◆ Yapılacak işler:
a) Ceren Damar davasıyla ilgili metne göre Ceren Damar Şenel hangi fakültede araştırma görevlisiydi?
b) Ceren Damar davasıyla ilgili metnin "Ankara’da Çankaya Üniversitesi" sözlerinden başlayıp "yerinden bıçaklanarak öldürüldü." sözlerine kadar, bu sözler de dahil olan kısmını olduğu gibi yazın.
c) Ceren Damar davasıyla ilgili metni kaldığı yerden devam ettirin.

Akademisyen Ceren Damar’ı öldüren öğrencisi Hasan İsmail Hikmet’e ‘kişinin yerine getirdiği kamu görevi nedeniyle kasten öldürme’ suçundan ağırlaştırılmış müebbet hapis cezası verildi. Ceren Damar davasında karar çıksa da Türkiye’nin gündemine sanık avukatı Vahit Bıçak’ın “Sanık neler yapabilirdi de yapmadı; bunu açıklayacağım. Sanık elindeki silahla kantine girip birçok kişinin üzerine boşaltmamıştır. Boşaltabilirdi ama yapmadı. Odalarına gidip öğretim görevlilerini de taramamıştır” sözleri damga vurdu. İstanbul ve Ankara Baro Başkanları Avukat Bıçak'ın dava boyunca sarf ettiği skandal ifadeleri sert bir dille eleştirdi.
Ankara’da Çankaya Üniversitesi Hukuk Fakültesi’nde araştırma görevlisi Ceren Damar Şenel (27), 2 Ocak 2019 tarihinde üniversite yerleşkesindeki odasında, sınavda kopya çekerken yakaladığı öğrencisi Hasan İsmail Hikmet (24) tarafından tabancayla vurulduktan sonra 17 yerinden bıçaklanarak öldürüldü.
Sanık ile maktule arasında ilişki iddiası ısrarını sürdürdü
Sanık ile maktule arasında ilişki olduğu iddiasını yineleyen Bıçak, “Sanık maktulenin cinsel taleplerine boyun eğmek zorunda kalmıştır. Sanık cinsel saldırı suçunun mağduru olmuştur. Maktulenin doymak bilmeyen arzu ve hırslarına karşı sanık, psikolojik bunalıma girmiş, tedavi görmüştür. Ceren Damar şu an hayatta olsaydı cinsel saldırıdan yargılanacaktı” sözleriyle yine tepki çekti.
"15 Temmuz lehine tweet" iddiası
Bıçak'ın “Cumhurbaşkanımızın 15 Temmuz sonrası emriyle başlatılan birlik çağrısına rağmen Ceren Damar 15 Temmuz lehine tweet attı” iddiası ise ayrı bir tartışma konusu oldu.
"Bu çocuğa merhamet etmek gerekir"
Avukat Bıçak cinayet anını anlatırken, “Sanık maktulü korkutmak için bıçağı çıkarmıştır. 17 bıçak darbesi şehir efsanesidir. Katılanlar bu çocuktan affetmeyi öğrensinler. Bu çocuğa merhamet etmek gerekir. Asıl insanlık dersini sanık vermiştir. İnsan öldürmekten pişmanlığını dile getirmiştir” dedi.

◆ Verilen malzeme:
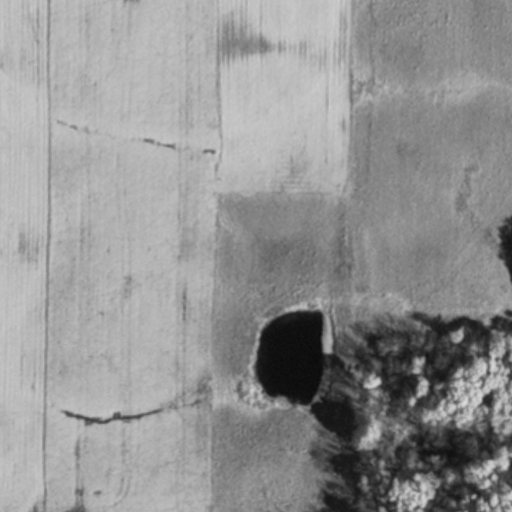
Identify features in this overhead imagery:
crop: (235, 235)
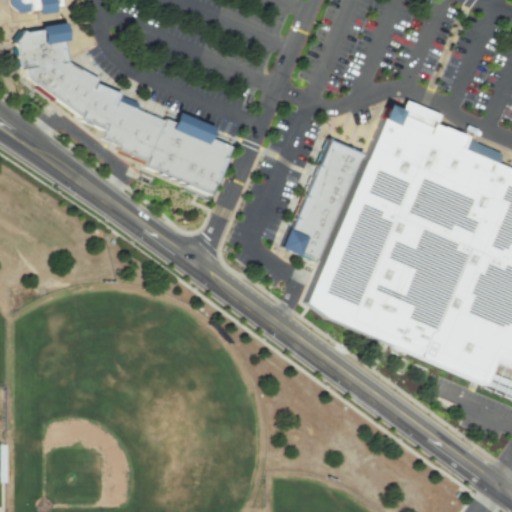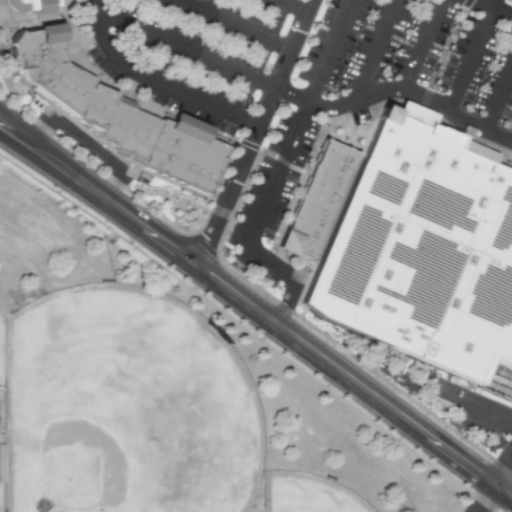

◆ Yanıtlar:
a) Çankaya Üniversitesi Hukuk Fakültesi'nde.

b)
Ankara’da Çankaya Üniversitesi Hukuk Fakültesi’nde araştırma görevlisi Ceren Damar Şenel (27), 2 Ocak 2019 tarihinde üniversite yerleşkesindeki odasında, sınavda kopya çekerken yakaladığı öğrencisi Hasan İsmail Hikmet (24) tarafından tabancayla vurulduktan sonra 17 yerinden bıçaklanarak öldürüldü.

c)
Müebbet hapis cezası aldı
Mahkeme Başkanı Hasan Şatır, ‘kişinin yerine getirdiği kamu görevi nedeniyle kasten öldürme’ suçundan sanığa ağırlaştırılmış müebbet hapis cezası verildiğini açıkladı. Kararda, sanık Hikmet hakkında ruhsatsız silah taşımaktan 1 yıl, öğrenci Ahmet Eren’i silahlı tehditten ise ayrıca 2 yıl hapis cezasına hükmedildi. Kararda sanığa verilen cezadan herhangi bir indirim yapılmadı.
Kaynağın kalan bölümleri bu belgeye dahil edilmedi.